As of today the U.S. Senate and House of Representatives are miles and miles apart over how they view the needs and worthiness of the National Park System when it comes to crafting an economic stimulus bill for the country.
According to the National Parks Conservation Association, an $825 billion stimulus bill approved Tuesday by the Senate Appropriations Committee holds only about $800 million for the national parks, while a similar measure recently passed by the House Appropriations Committee contains $2.25 billion for the parks.
(Is the House Committee's largess more than coincidence in light of the fact that committee's chair, Rep. David Obey, is the father of Craig Obey, the vice president of governmental affairs for the NPCA, which in December pointed to $2.5 billion worth of park projects?)
NPCA President Tom Kiernan lamented the Senate committee's shortage in funding park work.
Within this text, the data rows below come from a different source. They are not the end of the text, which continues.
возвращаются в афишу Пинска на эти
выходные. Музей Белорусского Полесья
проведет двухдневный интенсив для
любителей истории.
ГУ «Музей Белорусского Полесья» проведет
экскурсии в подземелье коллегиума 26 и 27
"The lower Senate number misses an historic opportunity to create thousands of meaningful jobs while at the same time beginning the process of restoring our National Park System in time for its upcoming centennial. Our economic studies show that every federal dollar spent on the national parks generates at least four dollars in economic benefit to the public, and the National Park System can put Americans to work in the next 18 months at levels far above the $800 million provided by the Senate," said Mr. Kiernan.
"There is no question the higher House number makes sense for family visitors today and generations yet to come. We look to the new administration and Congress to support our national parks to the fullest extent possible, and restore our national legacy for the benefit of our children and grandchildren."
The U.S. Government Accountability Office has estimated that the National Park System has a maintenance backlog of nearly $9 billion.
Projects cited by the NPCA in justifying a large stimulus package for the parks include $1 million to repair the failing sewage system at Cuyahoga Valley National Park, $10 million for repairs at the historic Fort Jefferson at Dry Tortugas National Park, $9 million for repairs to roads and parking lots at Acadia National Park, $21.35 million for the ongoing rehabilitation of the Going-to-the-Sun Road at Glacier National Park.